"""

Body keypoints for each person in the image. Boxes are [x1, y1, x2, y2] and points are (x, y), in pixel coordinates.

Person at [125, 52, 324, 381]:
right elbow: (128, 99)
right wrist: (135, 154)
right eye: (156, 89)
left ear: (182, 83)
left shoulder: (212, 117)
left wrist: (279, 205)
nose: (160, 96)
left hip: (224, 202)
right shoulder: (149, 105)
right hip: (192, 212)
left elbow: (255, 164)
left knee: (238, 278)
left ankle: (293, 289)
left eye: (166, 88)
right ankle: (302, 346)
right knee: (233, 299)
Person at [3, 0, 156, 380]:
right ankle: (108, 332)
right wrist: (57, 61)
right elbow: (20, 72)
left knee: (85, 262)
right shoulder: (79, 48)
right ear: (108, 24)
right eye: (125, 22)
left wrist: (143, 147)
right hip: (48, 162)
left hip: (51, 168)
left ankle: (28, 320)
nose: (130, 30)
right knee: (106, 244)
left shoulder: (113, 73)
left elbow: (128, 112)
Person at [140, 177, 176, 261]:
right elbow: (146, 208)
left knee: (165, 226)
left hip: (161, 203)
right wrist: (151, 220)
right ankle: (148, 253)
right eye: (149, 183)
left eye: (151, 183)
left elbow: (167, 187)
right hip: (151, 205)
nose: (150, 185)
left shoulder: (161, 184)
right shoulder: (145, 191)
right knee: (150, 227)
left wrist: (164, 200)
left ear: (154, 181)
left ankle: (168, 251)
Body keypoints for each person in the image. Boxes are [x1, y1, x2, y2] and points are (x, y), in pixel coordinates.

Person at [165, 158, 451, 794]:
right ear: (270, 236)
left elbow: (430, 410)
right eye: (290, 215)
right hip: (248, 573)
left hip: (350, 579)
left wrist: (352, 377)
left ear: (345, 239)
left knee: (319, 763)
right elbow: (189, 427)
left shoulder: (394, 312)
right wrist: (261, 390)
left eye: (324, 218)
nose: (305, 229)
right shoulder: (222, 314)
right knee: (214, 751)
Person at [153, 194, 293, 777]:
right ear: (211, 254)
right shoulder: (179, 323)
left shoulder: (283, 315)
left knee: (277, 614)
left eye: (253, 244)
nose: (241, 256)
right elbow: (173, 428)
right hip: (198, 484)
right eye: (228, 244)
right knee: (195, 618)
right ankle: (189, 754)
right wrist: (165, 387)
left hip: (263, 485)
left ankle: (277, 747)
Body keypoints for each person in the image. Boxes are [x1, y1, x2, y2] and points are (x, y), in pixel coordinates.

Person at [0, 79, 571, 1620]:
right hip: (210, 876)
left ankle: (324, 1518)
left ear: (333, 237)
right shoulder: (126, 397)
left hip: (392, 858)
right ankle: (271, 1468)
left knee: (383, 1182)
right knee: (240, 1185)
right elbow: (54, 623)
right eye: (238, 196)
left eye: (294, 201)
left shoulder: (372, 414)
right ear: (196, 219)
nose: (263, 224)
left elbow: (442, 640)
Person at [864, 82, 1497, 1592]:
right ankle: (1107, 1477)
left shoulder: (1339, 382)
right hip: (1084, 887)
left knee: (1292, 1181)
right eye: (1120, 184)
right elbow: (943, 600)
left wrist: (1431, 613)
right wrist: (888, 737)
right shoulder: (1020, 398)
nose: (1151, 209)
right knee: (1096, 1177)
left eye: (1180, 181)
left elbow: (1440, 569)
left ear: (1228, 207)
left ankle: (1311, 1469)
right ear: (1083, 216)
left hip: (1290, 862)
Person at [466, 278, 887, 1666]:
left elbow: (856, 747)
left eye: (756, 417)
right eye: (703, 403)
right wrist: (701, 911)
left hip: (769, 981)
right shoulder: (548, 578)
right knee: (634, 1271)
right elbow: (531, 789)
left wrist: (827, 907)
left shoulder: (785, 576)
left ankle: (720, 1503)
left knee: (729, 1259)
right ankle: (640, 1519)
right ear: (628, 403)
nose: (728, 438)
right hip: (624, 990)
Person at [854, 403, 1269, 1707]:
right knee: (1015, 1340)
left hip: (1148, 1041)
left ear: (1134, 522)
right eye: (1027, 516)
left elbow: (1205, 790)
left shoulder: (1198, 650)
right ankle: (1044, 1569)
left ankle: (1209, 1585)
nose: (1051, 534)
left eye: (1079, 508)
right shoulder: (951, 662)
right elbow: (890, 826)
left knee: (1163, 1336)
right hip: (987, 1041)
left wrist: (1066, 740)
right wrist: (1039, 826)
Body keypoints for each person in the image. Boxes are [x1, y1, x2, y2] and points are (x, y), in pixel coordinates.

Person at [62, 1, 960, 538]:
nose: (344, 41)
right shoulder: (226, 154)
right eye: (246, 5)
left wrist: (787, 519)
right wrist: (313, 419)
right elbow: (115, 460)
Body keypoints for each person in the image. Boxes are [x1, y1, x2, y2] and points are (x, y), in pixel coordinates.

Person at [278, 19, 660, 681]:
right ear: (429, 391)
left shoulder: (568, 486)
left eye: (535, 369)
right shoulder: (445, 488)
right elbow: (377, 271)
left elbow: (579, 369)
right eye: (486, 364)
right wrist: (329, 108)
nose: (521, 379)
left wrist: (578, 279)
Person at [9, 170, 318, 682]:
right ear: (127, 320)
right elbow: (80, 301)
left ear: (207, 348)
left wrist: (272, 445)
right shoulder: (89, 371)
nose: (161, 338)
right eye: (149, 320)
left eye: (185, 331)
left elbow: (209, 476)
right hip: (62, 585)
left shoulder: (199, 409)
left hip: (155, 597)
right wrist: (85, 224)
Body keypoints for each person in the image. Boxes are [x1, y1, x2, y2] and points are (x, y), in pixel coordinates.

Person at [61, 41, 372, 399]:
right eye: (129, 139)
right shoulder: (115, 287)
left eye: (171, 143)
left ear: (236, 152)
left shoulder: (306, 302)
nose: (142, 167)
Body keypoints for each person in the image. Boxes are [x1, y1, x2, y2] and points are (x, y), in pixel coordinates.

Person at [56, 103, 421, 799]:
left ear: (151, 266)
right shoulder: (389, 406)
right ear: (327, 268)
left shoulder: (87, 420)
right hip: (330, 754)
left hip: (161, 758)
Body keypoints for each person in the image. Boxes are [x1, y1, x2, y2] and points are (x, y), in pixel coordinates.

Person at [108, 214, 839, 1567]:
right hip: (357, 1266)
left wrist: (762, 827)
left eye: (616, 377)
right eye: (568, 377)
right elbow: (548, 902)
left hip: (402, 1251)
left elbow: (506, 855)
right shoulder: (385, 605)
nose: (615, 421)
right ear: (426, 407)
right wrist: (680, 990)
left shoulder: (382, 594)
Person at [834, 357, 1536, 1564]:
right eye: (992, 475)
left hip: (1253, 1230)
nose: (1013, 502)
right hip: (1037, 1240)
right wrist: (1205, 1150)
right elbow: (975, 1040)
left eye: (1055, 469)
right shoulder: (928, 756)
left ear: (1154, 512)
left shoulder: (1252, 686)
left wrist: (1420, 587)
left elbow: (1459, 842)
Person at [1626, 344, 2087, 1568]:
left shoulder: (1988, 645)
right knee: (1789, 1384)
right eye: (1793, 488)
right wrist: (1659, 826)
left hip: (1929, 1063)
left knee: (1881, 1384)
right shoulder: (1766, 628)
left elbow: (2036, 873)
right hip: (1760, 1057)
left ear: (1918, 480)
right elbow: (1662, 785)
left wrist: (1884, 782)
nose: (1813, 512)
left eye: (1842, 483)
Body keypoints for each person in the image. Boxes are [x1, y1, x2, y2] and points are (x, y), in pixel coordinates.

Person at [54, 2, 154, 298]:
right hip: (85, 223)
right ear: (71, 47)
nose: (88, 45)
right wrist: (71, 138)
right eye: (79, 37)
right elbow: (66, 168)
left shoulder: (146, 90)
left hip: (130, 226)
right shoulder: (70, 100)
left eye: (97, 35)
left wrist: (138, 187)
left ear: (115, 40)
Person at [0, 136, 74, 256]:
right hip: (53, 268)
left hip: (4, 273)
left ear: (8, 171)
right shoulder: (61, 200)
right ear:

"""

### TASK REQUIREMENTS:
Please output the lines of the listing above that fall in the stretch from the one with "left hip: (155, 597)" through the one with "right eye: (1793, 488)", exactly and only those.

### SOLUTION:
left hip: (155, 597)
right wrist: (85, 224)
Body keypoints for each person in the image. Boxes are [x1, y1, x2, y2] and points are (x, y), in pixel coordinates.

Person at [61, 41, 372, 399]:
right eye: (129, 139)
right shoulder: (115, 287)
left eye: (171, 143)
left ear: (236, 152)
left shoulder: (306, 302)
nose: (142, 167)
Body keypoints for each person in the image. Boxes are [x1, y1, x2, y2] and points are (x, y), in pixel coordinates.

Person at [56, 103, 421, 799]:
left ear: (151, 266)
right shoulder: (389, 406)
right ear: (327, 268)
left shoulder: (87, 420)
right hip: (330, 754)
left hip: (161, 758)
Body keypoints for each person in the image. Boxes are [x1, y1, x2, y2] and points are (x, y), in pixel coordinates.

Person at [108, 214, 839, 1567]:
right hip: (357, 1266)
left wrist: (762, 827)
left eye: (616, 377)
right eye: (568, 377)
right elbow: (548, 902)
left hip: (402, 1251)
left elbow: (506, 855)
right shoulder: (385, 605)
nose: (615, 421)
right ear: (426, 407)
right wrist: (680, 990)
left shoulder: (382, 594)
Person at [834, 357, 1536, 1564]:
right eye: (992, 475)
left hip: (1253, 1230)
nose: (1013, 502)
right hip: (1037, 1240)
right wrist: (1205, 1150)
right elbow: (975, 1040)
left eye: (1055, 469)
right shoulder: (928, 756)
left ear: (1154, 512)
left shoulder: (1252, 686)
left wrist: (1420, 587)
left elbow: (1459, 842)
Person at [1626, 344, 2087, 1568]:
left shoulder: (1988, 645)
right knee: (1789, 1384)
right eye: (1793, 488)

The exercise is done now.